Paul writes, “Since we are justified by faith, we have peace with God through our Lord Jesus Christ, through whom we have obtained access to this grace in which we stand; and we boast in our hope of sharing the glory of God.”  He’s saying, the sacrifice of our faith has brought us to the good things we know, even now.  It’s that faith that gives us the peace that we get to share in, in our own time.  And not only that, not only do we get the benefit of peace through Christ, we also get the benefit of grace – grace to build a bridge between our shortcomings and God’s glory; grace to account for that which is beyond us.  And with this peace and this grace, we are fueled by hope; empowered to continue on to the goal of sharing in the glory of God.

It’s about the process of finding unity with God – but from 10,000 feet.  It’s the broad strokes that show us the way, and lead us on.  But, of course, we all know that the broad strokes rarely tell the whole story.  They give us a sense of the bigger picture, but without the important details.  In this case, the big picture is faith yielding grace, which inspires hope to see us to the end.

But Paul knew it wouldn’t be so simple.  He goes on, “we also boast in our sufferings, knowing that suffering produces endurance, and endurance produces character, and character produces hope, and hope does not disappoint us, because God's love has been poured into our hearts through the Holy Spirit that has been given to us.”

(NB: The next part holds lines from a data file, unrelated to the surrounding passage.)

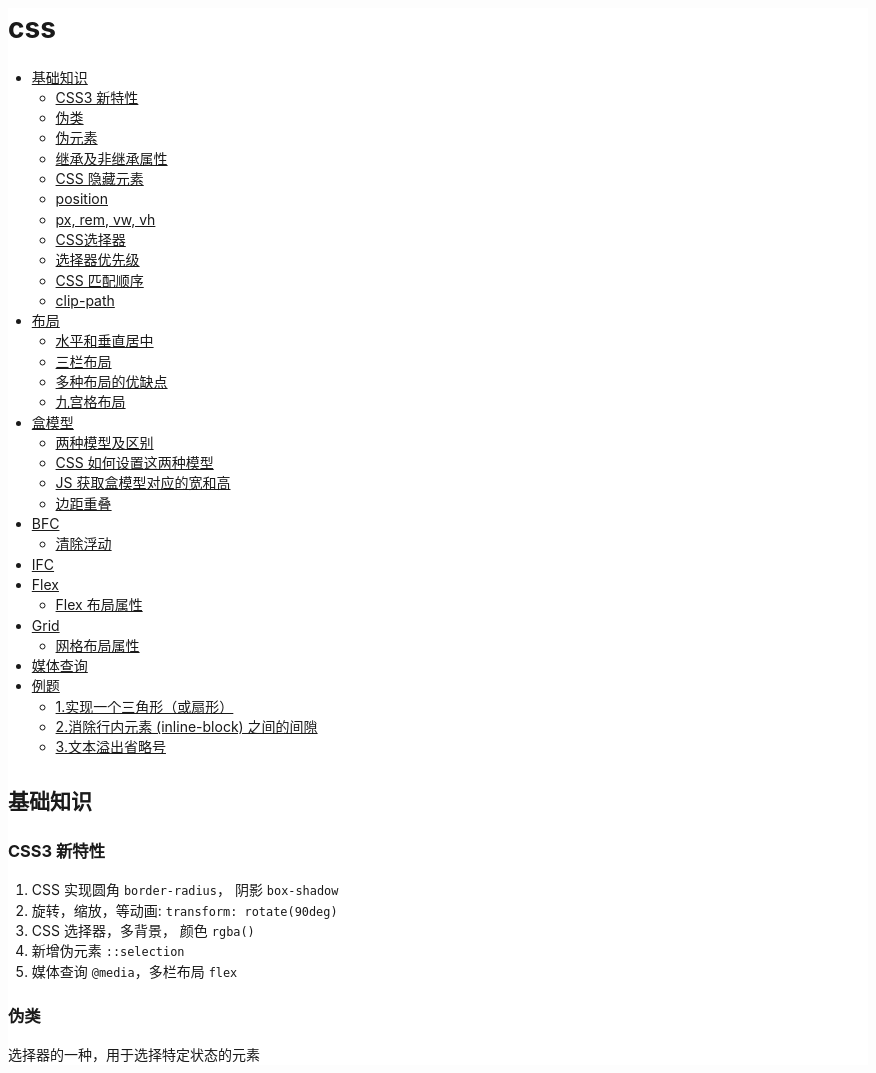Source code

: # css

- [基础知识](#基础知识)
  - [CSS3 新特性](#css3-新特性)
  - [伪类](#伪类)
  - [伪元素](#伪元素)
  - [继承及非继承属性](#继承及非继承属性)
  - [CSS 隐藏元素](#css-隐藏元素)
  - [position](#position)
  - [px, rem, vw, vh](#px-rem-vw-vh)
  - [CSS选择器](#css选择器)
  - [选择器优先级](#选择器优先级)
  - [CSS 匹配顺序](#css-匹配顺序)
  - [clip-path](#clip-path)
- [布局](#布局)
  - [水平和垂直居中](#水平和垂直居中)
  - [三栏布局](#三栏布局)
  - [多种布局的优缺点](#多种布局的优缺点)
  - [九宫格布局](#九宫格布局)
- [盒模型](#盒模型)
  - [两种模型及区别](#两种模型及区别)
  - [CSS 如何设置这两种模型](#css-如何设置这两种模型)
  - [JS 获取盒模型对应的宽和高](#js-获取盒模型对应的宽和高)
  - [边距重叠](#边距重叠)
- [BFC](#bfc)
  - [清除浮动](#清除浮动)
- [IFC](#ifc)
- [Flex](#flex)
  - [Flex 布局属性](#flex-布局属性)
- [Grid](#grid)
  - [网格布局属性](#网格布局属性)
- [媒体查询](#媒体查询)
- [例题](#例题)
  - [1.实现一个三角形（或扇形）](#1实现一个三角形或扇形)
  - [2.消除行内元素 (inline-block) 之间的间隙](#2消除行内元素-inline-block-之间的间隙)
  - [3.文本溢出省略号](#3文本溢出省略号)

## 基础知识

### CSS3 新特性

1. CSS 实现圆角 `border-radius`， 阴影 `box-shadow`
2. 旋转，缩放，等动画: `transform: rotate(90deg)`
3. CSS 选择器，多背景， 颜色 `rgba()`
4. 新增伪元素 `::selection`
5. 媒体查询 `@media`，多栏布局 `flex`

### 伪类

选择器的一种，用于选择特定状态的元素
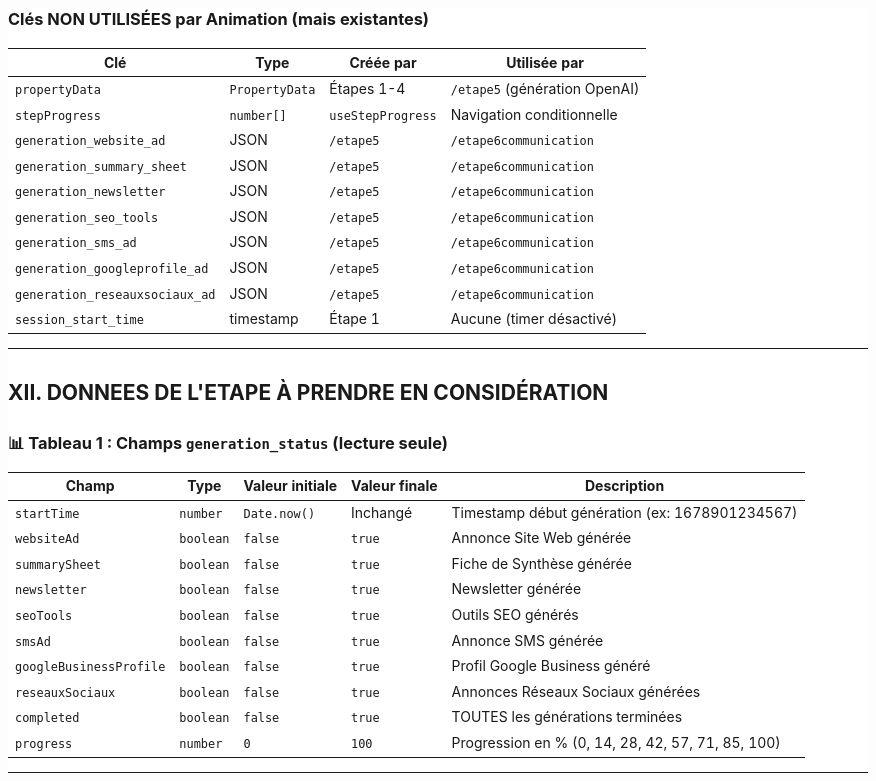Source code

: 
### Clés NON UTILISÉES par Animation (mais existantes)

| Clé | Type | Créée par | Utilisée par |
|-----|------|-----------|--------------|
| `propertyData` | `PropertyData` | Étapes 1-4 | `/etape5` (génération OpenAI) |
| `stepProgress` | `number[]` | `useStepProgress` | Navigation conditionnelle |
| `generation_website_ad` | JSON | `/etape5` | `/etape6communication` |
| `generation_summary_sheet` | JSON | `/etape5` | `/etape6communication` |
| `generation_newsletter` | JSON | `/etape5` | `/etape6communication` |
| `generation_seo_tools` | JSON | `/etape5` | `/etape6communication` |
| `generation_sms_ad` | JSON | `/etape5` | `/etape6communication` |
| `generation_googleprofile_ad` | JSON | `/etape5` | `/etape6communication` |
| `generation_reseauxsociaux_ad` | JSON | `/etape5` | `/etape6communication` |
| `session_start_time` | timestamp | Étape 1 | Aucune (timer désactivé) |

---

## XII. DONNEES DE L'ETAPE À PRENDRE EN CONSIDÉRATION

### 📊 Tableau 1 : Champs `generation_status` (lecture seule)

| Champ | Type | Valeur initiale | Valeur finale | Description |
|-------|------|-----------------|---------------|-------------|
| `startTime` | `number` | `Date.now()` | Inchangé | Timestamp début génération (ex: 1678901234567) |
| `websiteAd` | `boolean` | `false` | `true` | Annonce Site Web générée |
| `summarySheet` | `boolean` | `false` | `true` | Fiche de Synthèse générée |
| `newsletter` | `boolean` | `false` | `true` | Newsletter générée |
| `seoTools` | `boolean` | `false` | `true` | Outils SEO générés |
| `smsAd` | `boolean` | `false` | `true` | Annonce SMS générée |
| `googleBusinessProfile` | `boolean` | `false` | `true` | Profil Google Business généré |
| `reseauxSociaux` | `boolean` | `false` | `true` | Annonces Réseaux Sociaux générées |
| `completed` | `boolean` | `false` | `true` | TOUTES les générations terminées |
| `progress` | `number` | `0` | `100` | Progression en % (0, 14, 28, 42, 57, 71, 85, 100) |

---
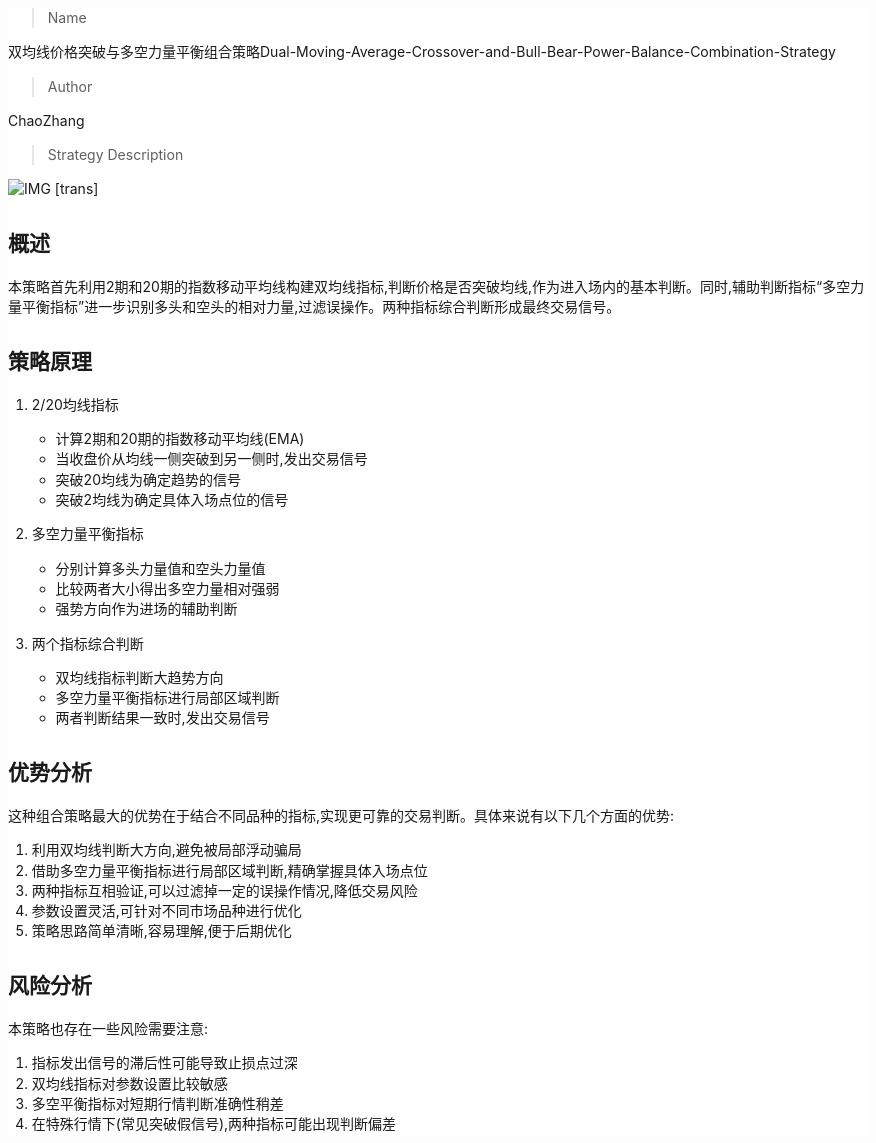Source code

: 
> Name

双均线价格突破与多空力量平衡组合策略Dual-Moving-Average-Crossover-and-Bull-Bear-Power-Balance-Combination-Strategy

> Author

ChaoZhang

> Strategy Description

![IMG](https://www.fmz.com/upload/asset/b045e4b81279b20a43.png)
[trans] 

## 概述

本策略首先利用2期和20期的指数移动平均线构建双均线指标,判断价格是否突破均线,作为进入场内的基本判断。同时,辅助判断指标“多空力量平衡指标”进一步识别多头和空头的相对力量,过滤误操作。两种指标综合判断形成最终交易信号。

## 策略原理  

1. 2/20均线指标
    - 计算2期和20期的指数移动平均线(EMA)
    - 当收盘价从均线一侧突破到另一侧时,发出交易信号
    - 突破20均线为确定趋势的信号
    - 突破2均线为确定具体入场点位的信号

2. 多空力量平衡指标
    - 分别计算多头力量值和空头力量值
    - 比较两者大小得出多空力量相对强弱
    - 强势方向作为进场的辅助判断

3. 两个指标综合判断
    - 双均线指标判断大趋势方向
    - 多空力量平衡指标进行局部区域判断
    - 两者判断结果一致时,发出交易信号

## 优势分析

这种组合策略最大的优势在于结合不同品种的指标,实现更可靠的交易判断。具体来说有以下几个方面的优势:

1. 利用双均线判断大方向,避免被局部浮动骗局
2. 借助多空力量平衡指标进行局部区域判断,精确掌握具体入场点位
3. 两种指标互相验证,可以过滤掉一定的误操作情况,降低交易风险
4. 参数设置灵活,可针对不同市场品种进行优化
5. 策略思路简单清晰,容易理解,便于后期优化

## 风险分析

本策略也存在一些风险需要注意:

1. 指标发出信号的滞后性可能导致止损点过深
2. 双均线指标对参数设置比较敏感
3. 多空平衡指标对短期行情判断准确性稍差  
4. 在特殊行情下(常见突破假信号),两种指标可能出现判断偏差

The broad strokes are helpful.  They show us the way to the end faster than the step by step directions can.  But Paul knew, as we all know, that the path to God isn’t always so clear.  The path to God, as it’s lived in our daily lives, is sometimes more complicated than the broad strokes can convey.  But it’s important to remember that even the challenges that seem out of place in the bigger picture still serve a purpose.  They connect to our goals, too.  It’s just, sometimes we can’t see the path quite so clearly from within.

The thing that’s hard to wrap our minds around is the fact that André De Shields woke up in the morning one day when he was 20-something, just starting out in the business, and at that moment, he was already a Tony award-winning actor – it just hadn’t happened yet.  He wouldn’t know it for a long time to come.  And it would take 50 years of living into his craft before it would be realized for all the world to see.  And the path from 20-something to 73 was long, and undoubtedly sometimes fraught with trouble and hardship.  There would be days when he questioned himself.  There would be seasons when he knew his worth, but struggled under the weight of it remaining unseen by others.  But, “slowly is the fastest way to get to where you want to be.”

The same is true for us.  We are, right now, the embodiment of a dream that God has for all of creation.  We are the realization of some missing piece that has kept the world from becoming all that God would have it be.  We may not clearly see what that dream is, just yet, but God’s eyes light up as we stumble toward it.  It may be a very long time before we and those around us can make out the shape of that missing piece we were made to fill.  But, “slowly is the fastest way to get to where you want to be.”  Slowly is also very often the fastest way to get to where God is calling us to be.

Jesus said, “I still have many things to say to you, but you cannot bear them now.”  The process is still unfolding.  The path is still being revealed.

I don’t know what embodiment of God’s dream I represent, or what you represent, or even what missing piece our church is meant to fill.  But I do have faith that God is in this – in our daily doing – making it ever-clearer.  And I believe that there is grace enough to fill in the gaps where I and you and we fall short.  Because, in our living is hope – hope that the glory of God is waiting for us, too.  Hope that God’s eyes will light up when we are seen to be coming.  Until then, we keep climbing.  Amen.